Reproduisez fidèlement le passage du texte ci-dessous relatif à la procédure devant la cour, depuis « Le préfet fait » jusqu'à « pièces du dossier. » inclus.

Texte à lire
○ ○ ○ ○ ○

Procédure devant la cour :
I) Par une requête, enregistrée le 30 décembre 2018 sous le n° 1804612, M. B... D..., représenté par MeE..., demande à la cour :
1°) d'annuler ce jugement du 30 novembre 2018 ;
2°) d'annuler l'arrêté du préfet du Calvados du 7 août 2018 ;
3°) d'enjoindre au préfet de lui délivrer une carte de séjour temporaire dans un délai d'un mois à compter de la décision à intervenir, sous astreinte de cent euros par jour de retard ;
4°) de mettre à la charge de l'Etat une somme de 2 000 euros en application de l'article L. 761-1 du code de justice administrative.
Il soutient que :
En ce qui concerne le refus de titre de séjour :
- l'auteur de l'acte était incompétent ;
- la décision attaquée méconnaît les dispositions de l'article L. 313-15 du code de l'entrée et du séjour des étrangers et du droit d'asile et se trouve entachée d'une erreur manifeste d'appréciation ;
- l'administration n'établit pas le caractère frauduleux de la démarche qu'il a entreprise ;
- la circonstance qu'il a été aidé par son frère ne suffit pas à établir une volonté de frauder ;
- ses efforts d'intégration à la société française sont réels et attestés par ses résultats scolaires et les soutiens qui se sont manifestés à son égard ;
- la société qui l'a accueilli en stage s'est déclarée prête à le prendre sous contrat ;
- la décision attaquée méconnaît les stipulations de l'article 8 de la convention européenne de sauvegarde des droits de l'homme et des libertés fondamentales ;
En ce qui concerne l'obligation de quitter le territoire :
- l'auteur de l'acte était incompétent ;
- la décision attaquée méconnaît les stipulations de l'article 8 de la convention européenne de sauvegarde des droits de l'homme et des libertés fondamentales ;
- l'illégalité du refus de titre de séjour pris à son encontre prive cette décision de base légale.
Par un mémoire en défense, enregistré le 13 février 2019, le préfet du Calvados conclut au rejet de la requête.
Le préfet fait valoir qu'aucun des moyens d'annulation soulevés par le requérant n'est fondé.
Un mémoire a été produit pour M. B...D... le 7 juin 2019.
Vu les autres pièces du dossier.
II) Par une requête enregistrée le 30 décembre 2018 sous le n° 1804613, M. C... D..., représenté par MeE..., demande à la cour :
1°) d'annuler ce jugement du 30 novembre 2018 ;
2°) d'annuler l'arrêté du préfet du Calvados du 7 août 2018 ;
3°) d'enjoindre au préfet de lui délivrer une carte de séjour temporaire portant la mention salarié dans un délai d'un mois à compter de la décision à intervenir, sous astreinte de cent euros par jour de retard ;
4°) de mettre à la charge de l'Etat une somme de 2 000 euros en application de l'article L. 761-1 du code de justice administrative.

○ ○ ○ ○ ○

Données fournies
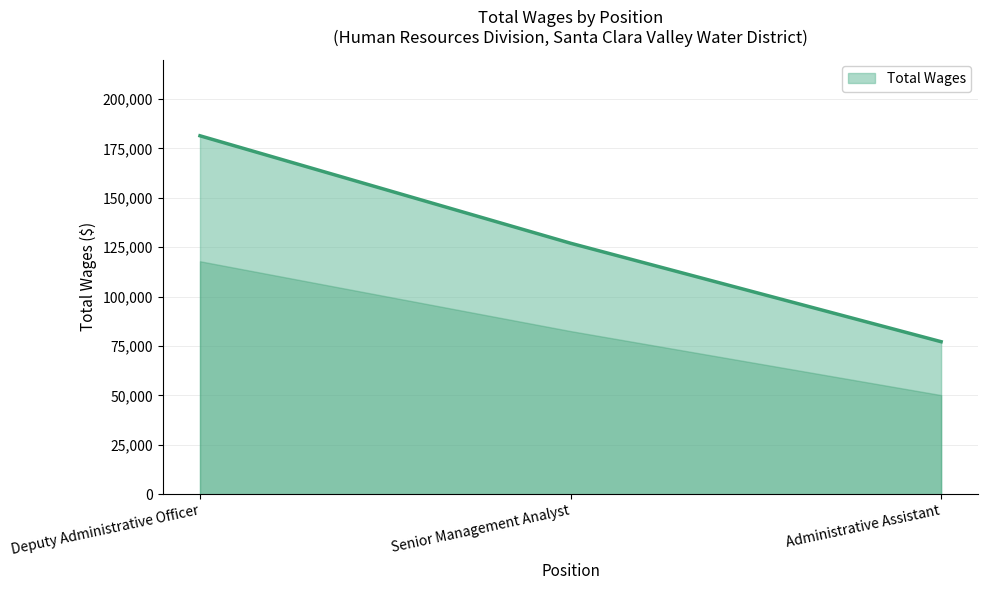

Is it true that the value at Administrative Assistant is 17933?

False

○ ○ ○ ○ ○

Résultat attendu
Le préfet fait valoir qu'aucun des moyens d'annulation soulevés par le requérant n'est fondé.
Un mémoire a été produit pour M. B...D... le 7 juin 2019.
Vu les autres pièces du dossier.